BOZEMAN — We hear about issues surrounding affordable housing every day in the Gallatin Valley. But it’s not every day the housing crisis in Bozeman takes the national stage.
Bozeman Mayor Cyndy Andrus was one of a handful of local leaders from across the country that testified Tuesday morning in front of the Senate Banking Committee on infrastructure needs facing the country.
“There’s no such thing as a first-time home buyer because quite frankly the cost of homes is so damn high,” said Montana’s Senior Senator Jon Tester describing the housing crisis in Bozeman before introducing Mayor Andrus.
Andrus told the committee fast-growing communities like Bozeman needs investment in infrastructures like water and sewer, public transit, and faster broadband.
“But at the end of every sewer line, bus route and broadband fiber conduit is a home, a long-term hard capital asset. High-quality infrastructure must include affordable housing. Period,” said Mayor Andrus during the committee.
“The idea really is to think about housing as infrastructure and to put some federal dollars into the American Jobs Plan as infrastructure,” the Mayor added in a follow-up conversation with MTN News after the committee hearing.
Mayors from Akron, Ohio and Tempe, Arizona made similar calls for housing to be considered into an infrastructure plan, while a county commissioner from Lancaster County, Pennsylvania urged lawmakers to reconsider how the federal government goes about addressing infrastructure needs.
“This housing crisis is not just something we’re experiencing here, but they’re experiencing it everywhere from Akron, Ohio to Tempe, Arizona,” said Mayor Andrus.
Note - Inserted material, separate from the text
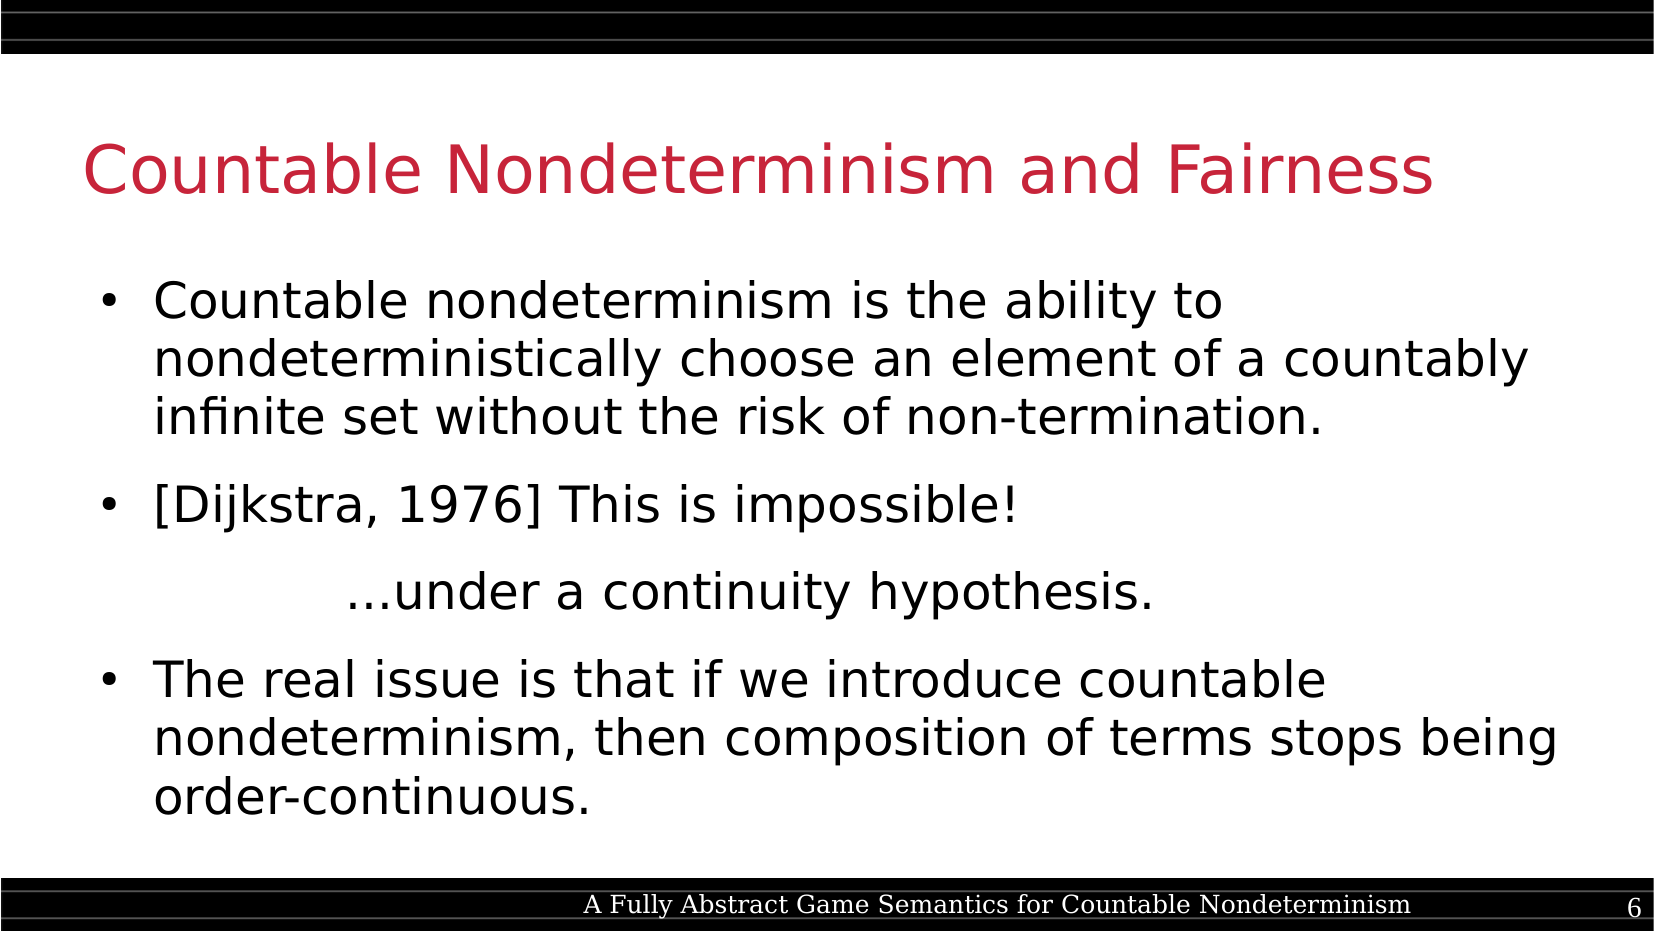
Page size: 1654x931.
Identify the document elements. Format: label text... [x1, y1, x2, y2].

“The affordable housing crisis is a crisis but every community experiences it a little bit differently.”
Mayor Andrus and other local leaders fielded questions from Senators on the committee.
When Senator Tester asked what the federal government could do to help with the housing crisis in Bozeman, Mayor Andrus responded, saying federal programs need to look beyond a “one-size-fits-all” approach and allow for more flexibility through existing programs.
“We’re not a large city, we’re not considered rural, so access to those dollars is difficult to us,” said Andrus during the committee hearing.
While discussions in Washington about infrastructure spending continue, Senator Tester said he’s opposed to wasteful spending, but housing and transit need to be part of the infrastructure conversation moving forward.
“The fact of the matter is we need to step up,” said Senator Tester.
“We need to do something that’s meaningful, and housing and transit is the right way to do it and we need to have a debate.”